Le Soudan intensifie la pression pour que les Casques bleus se retirent du Darfour en assurant que cette région ravagée par la guerre est désormais pacifiée, ce dont doutent des diplomates et des experts.
Ces pressions augmentent à l'approche du lancement en juin de discussions au Conseil de sécurité sur le renouvellement de la mission de l'ONU au Darfour.
Environ 20.000 soldats et policiers de plus de 30 pays y sont actuellement déployés dans le cadre de la Mission conjointe des Nations unies et de l'Union africaine (Minuad).
Lancée en 2007, celle-ci est chargée de lutter contre les violences dans cette immense et pauvre région de la taille de la France où un conflit meurtrier a fait des dizaines de milliers de morts parmi les civils depuis 2003.
Mais depuis l'organisation en avril d'un référendum --contesté et boycotté par l'opposition-- sur le statut administratif de la province, Khartoum juge que le conflit est terminé.
"Il est temps de dire adieu à la Minuad", a récemment lancé le secrétaire d'Etat, Kamal Ismaïl. "Cette mission était destinée à protéger les civils, mais ils ne sont désormais plus en danger. Il n'y a pas de conflit au Darfour".
Il a indiqué que Khartoum négociait avec la Minuad pour organiser la fin de l'opération. Des responsables soulignent également que certains pays membres de la mission ont exprimé leur souhait de retirer une partie ou l'intégralité de leurs troupes.
Les Casques bleus avaient été déployés pour mettre fin à un conflit dévastateur qui a fait 300.000 morts et quelque 2,5 millions de déplacés selon l'ONU.
La rébellion avait été initiée en 2003 par des groupes armés issus de minorités ethniques qui dénonçaient la marginalisation politique et économique de leur région par le régime du président soudanais Omar el-Béchir.
'Gâchis'
Des responsables de la Minuad et des diplomates étrangers ont indiqué à l'AFP que, malgré le recul des affrontements entre les troupes gouvernementales et les rebelles ces derniers mois, la situation générale au Darfour demeurait préoccupante.
La situation au Darfour reste "fragile et imprévisible", a estimé en avril un expert indépendant de l'ONU après une visite dans la région. "Il y a encore des déplacements massifs au Darfour", rappelle de son côté un diplomate étranger sous couvert d'anonymat.

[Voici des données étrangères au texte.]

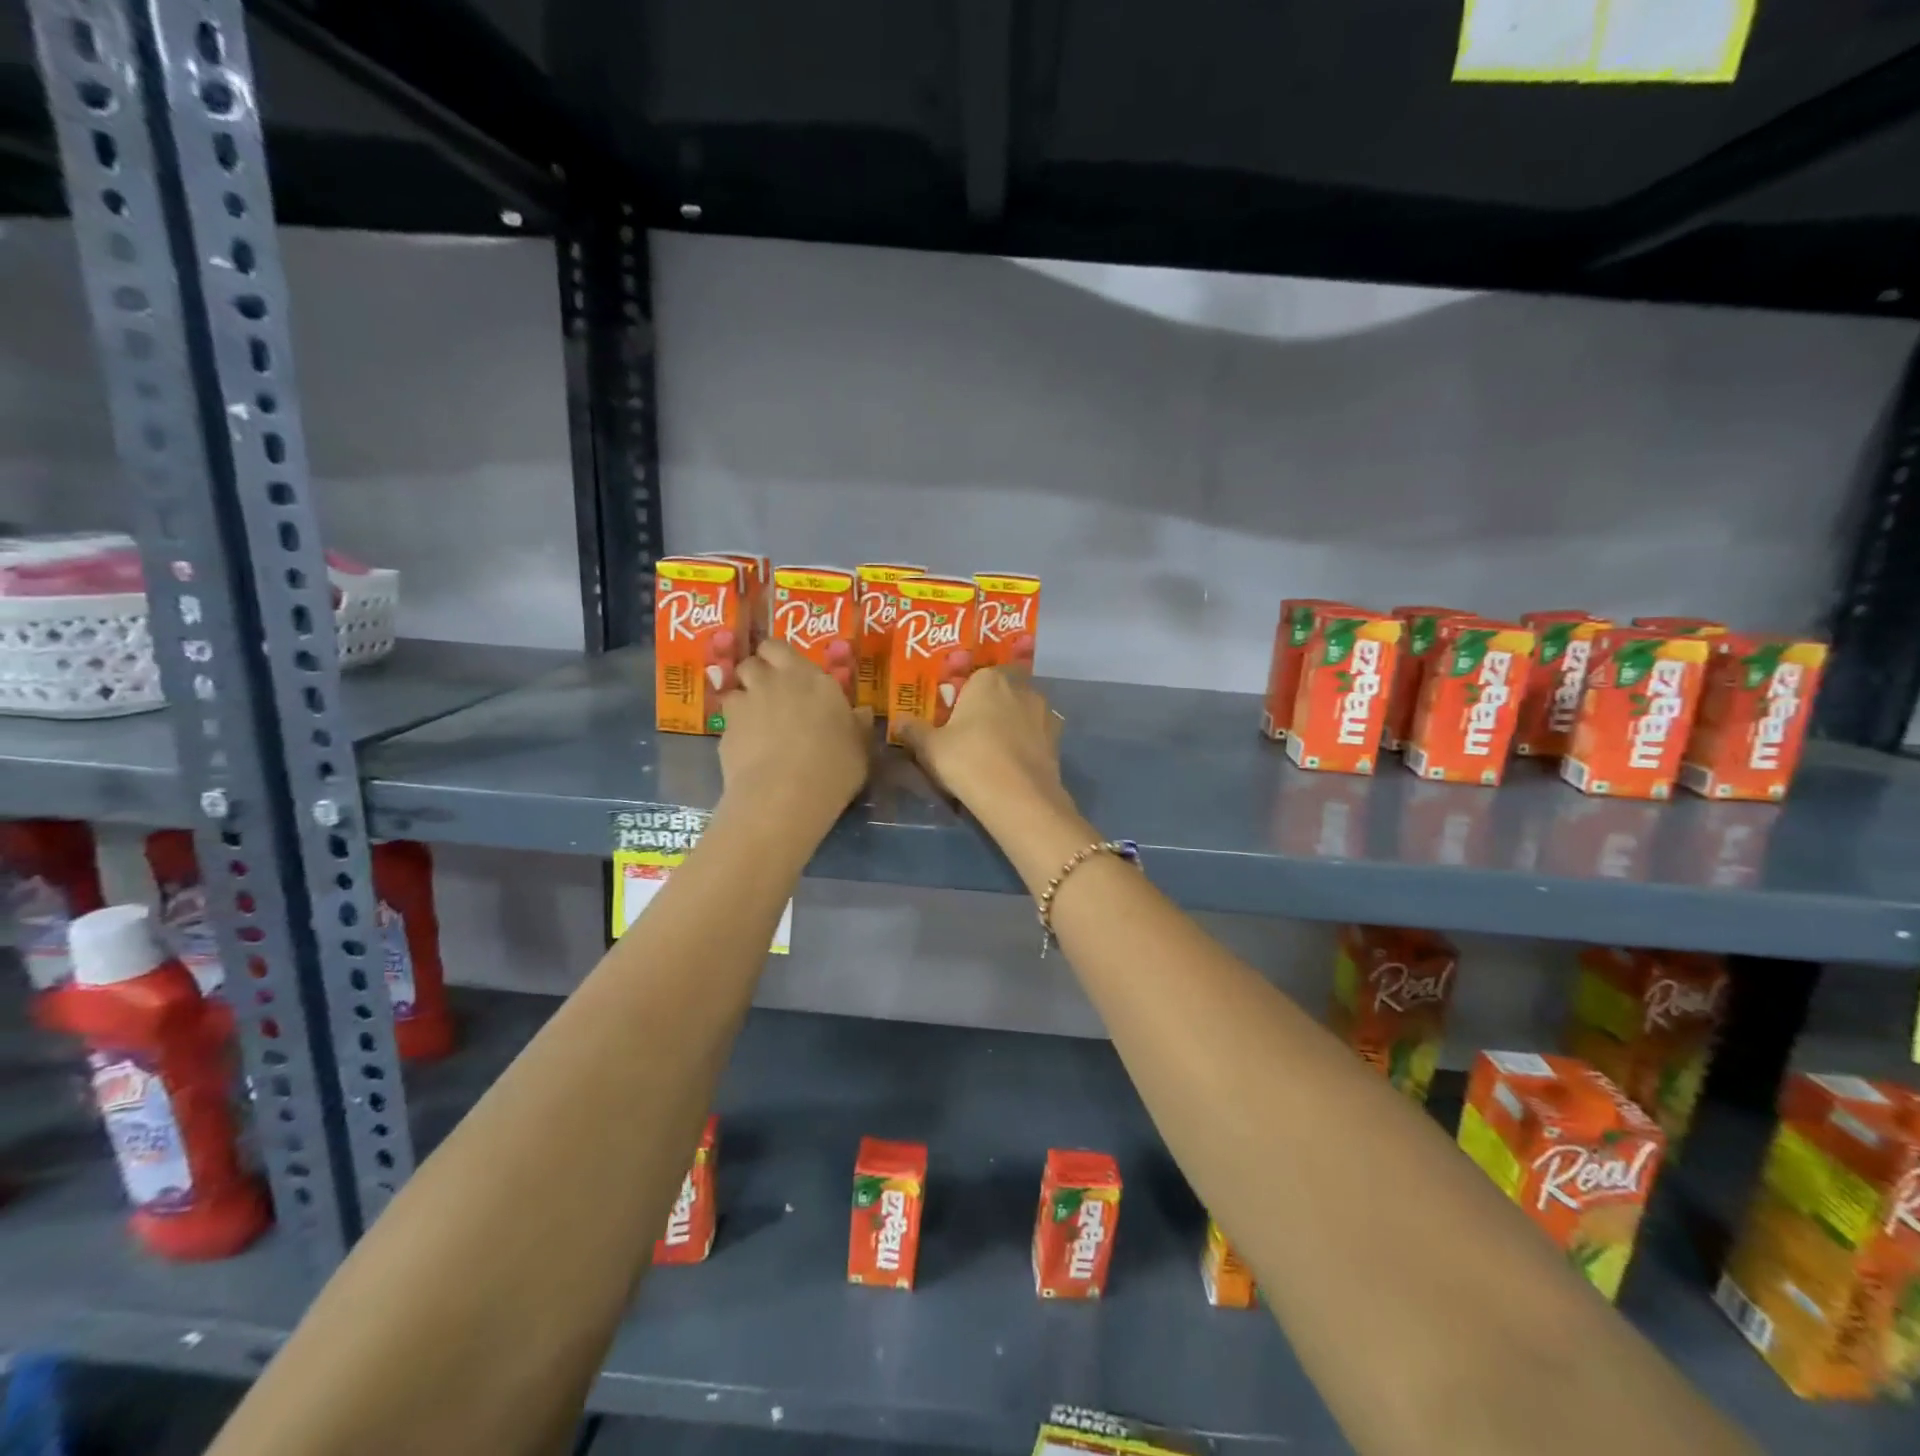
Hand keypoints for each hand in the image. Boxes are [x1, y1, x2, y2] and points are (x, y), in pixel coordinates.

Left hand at [718, 640, 871, 826]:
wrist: (784, 795)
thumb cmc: (834, 766)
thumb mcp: (859, 747)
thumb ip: (856, 725)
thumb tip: (861, 712)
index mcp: (809, 678)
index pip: (780, 648)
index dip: (778, 657)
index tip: (787, 672)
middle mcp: (773, 682)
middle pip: (752, 662)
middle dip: (757, 672)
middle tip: (770, 693)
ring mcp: (745, 706)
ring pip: (734, 690)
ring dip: (743, 701)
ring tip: (756, 724)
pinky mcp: (725, 732)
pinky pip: (728, 722)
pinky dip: (735, 731)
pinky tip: (747, 750)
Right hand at [894, 668, 1070, 828]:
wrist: (1019, 798)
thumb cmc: (968, 761)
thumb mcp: (930, 748)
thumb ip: (913, 730)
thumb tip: (898, 721)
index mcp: (988, 679)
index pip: (973, 677)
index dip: (962, 696)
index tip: (953, 717)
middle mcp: (1021, 687)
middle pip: (1000, 691)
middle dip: (989, 707)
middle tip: (971, 733)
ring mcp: (1044, 712)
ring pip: (1021, 712)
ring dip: (1010, 724)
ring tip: (994, 751)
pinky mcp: (1057, 739)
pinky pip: (1035, 734)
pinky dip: (1026, 743)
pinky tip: (1013, 764)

Plus de 100.000 personnes ont été forcées de fuir leurs foyers après des combats sporadiques qui continuent d'opposer régime et rebelles dans le Jebel Marra, une zone montagneuse à cheval sur trois Etats du Darfour.
Le 9 mai, six civils ont été tués lors d'une attaque d'hommes armés contre un camp de déplacés. Le mois précédent, 20 personnes avaient péri dans le Darfour-Est lors d'affrontements entre deux tribus arabes rivales provoqués par des vols de bétail, les heurts entre groupes tribaux étant toujours fréquents, tout comme les violences liées au banditisme.
Mais, assure Tijani Sissi, chef de l'Autorité régionale du Darfour, la région est sûre même s'"il y a encore quelques incidents isolés", une situation "normale pour une région qui sort de la guerre".
Khartoum est "très intéressé" par le départ de la Minuad, estime le diplomate, mais celle-ci "ne pourra se retirer que lorsque l'ONU aura accompli sa mission au Darfour". Ce qui implique notamment la protection des civils, l'accès à l'aide humanitaire et le succès des négociations de la paix entre Khartoum et les groupes rebelles, qui n'ont pas encore signé l'accord de Doha pour la paix au Darfour.
M. Ismaïl assure que le Soudan est en mesure de "maintenir la paix" si la Minuad se retire. "La poursuite de cette mission est tout simplement un gâchis d'argent", qui pourrait être consacré à des projets de développement au Darfour ou ailleurs au Soudan, selon le chef de la diplomatie.